-- Reading text start --

# Digital Research



## the_rookie

Now, I have been in the speaker business for a little bit and i think i know a decent amount of brand names by now. However, my room-mate seems to have bought a brand of speaker im not aware of, Digital Research.

Now, i didnt make much of it last night. But today, I went online to check it out and I cant find the speaker online at all. Nowhere, except one or two sites claiming its a scamming speaker.

Me being an audiophile, I plugged them into my stereo to check it out. I did a review on them and overall I preferred my Polk Audio speakers for many reasons.

Im just wondering has anyone heard of this brand of speaker? If it is a scam, should I alert my room-mate? And how? Should I ask questions about the situation of how it happened, than cross reference the info he gave me to the scam artist's quotes?

Heres a couple pics of it.




























For the review;
It looked alright at sight. It stands tall at a 42" height, weighing in around 20-30lbs though. It has all plastic panels, and the back port actually came loose during operation which alerted me to check it out more online. Its rated at 4-8ohms impedance which seemed a little odd for labeling. It has a high power handling it says of 10-400watts. But the lower number is odd as well. Overall, it had strong mids, weak low end, and mild highs. It had crisp mids, but thinking about it, its better than my Polks, cuz my Polks are only 2 ways, these are 3 ways. And most 3-ways have better mids anyway, even my sony's. But overall, it was lacking depth, a wide sound field, bass, highs, and realism. It was alright, but nothing to jump over. I wouldnt buy them.


----------



## nova

Yup, heard of 'em. They are one of the many so called "white van" speakers.


----------



## Mike P.

Yes, it's a 'White Van Scam'. How much did he pay for them?


----------

-- Reading text end --
-- Extracted data start --

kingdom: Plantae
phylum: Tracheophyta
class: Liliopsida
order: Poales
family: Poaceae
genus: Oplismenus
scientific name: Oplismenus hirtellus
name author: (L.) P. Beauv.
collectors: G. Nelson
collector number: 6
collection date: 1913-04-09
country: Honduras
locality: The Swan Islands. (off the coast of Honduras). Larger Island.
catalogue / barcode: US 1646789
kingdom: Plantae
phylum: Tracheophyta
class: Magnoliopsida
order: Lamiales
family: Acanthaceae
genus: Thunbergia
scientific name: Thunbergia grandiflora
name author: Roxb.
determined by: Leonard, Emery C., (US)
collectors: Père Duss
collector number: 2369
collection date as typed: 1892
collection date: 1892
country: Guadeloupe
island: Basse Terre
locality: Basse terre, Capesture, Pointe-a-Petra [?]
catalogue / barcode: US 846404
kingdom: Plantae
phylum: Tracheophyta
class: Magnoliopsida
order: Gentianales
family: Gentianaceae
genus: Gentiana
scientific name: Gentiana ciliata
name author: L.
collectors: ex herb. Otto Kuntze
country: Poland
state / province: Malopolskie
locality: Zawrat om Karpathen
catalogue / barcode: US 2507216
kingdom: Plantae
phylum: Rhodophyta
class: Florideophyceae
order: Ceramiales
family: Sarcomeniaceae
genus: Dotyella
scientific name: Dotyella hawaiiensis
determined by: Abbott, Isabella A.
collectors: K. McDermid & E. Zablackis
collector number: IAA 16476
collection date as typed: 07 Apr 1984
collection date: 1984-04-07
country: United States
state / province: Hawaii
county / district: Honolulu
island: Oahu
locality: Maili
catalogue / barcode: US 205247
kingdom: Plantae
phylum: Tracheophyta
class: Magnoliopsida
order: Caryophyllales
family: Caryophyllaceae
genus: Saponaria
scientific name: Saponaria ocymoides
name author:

-- Extracted data end --

- [Exercise requirements]:
Condense the paragraph of the Digital Research speaker thread that begins "It looked alright at sight." into a bulleted list that keeps its main facts. The listing is not needed for this work.

- [Written response]:
- Looked alright at first sight; stands 42" tall and weighs about 20–30 lbs.
- All-plastic panels; the back port came loose during operation, which led to checking the speaker online.
- Rated at 4–8 ohms impedance, an odd label.
- Power handling listed as 10–400 watts; the lower number also seemed odd.
- Sound: strong, crisp mids, weak low end, mild highs.
- Mids beat the two-way Polks because these are three-way, and most three-ways have better mids.
- Lacked depth, a wide sound field, bass, highs, and realism.
- Verdict: alright but nothing special; the writer would not buy them.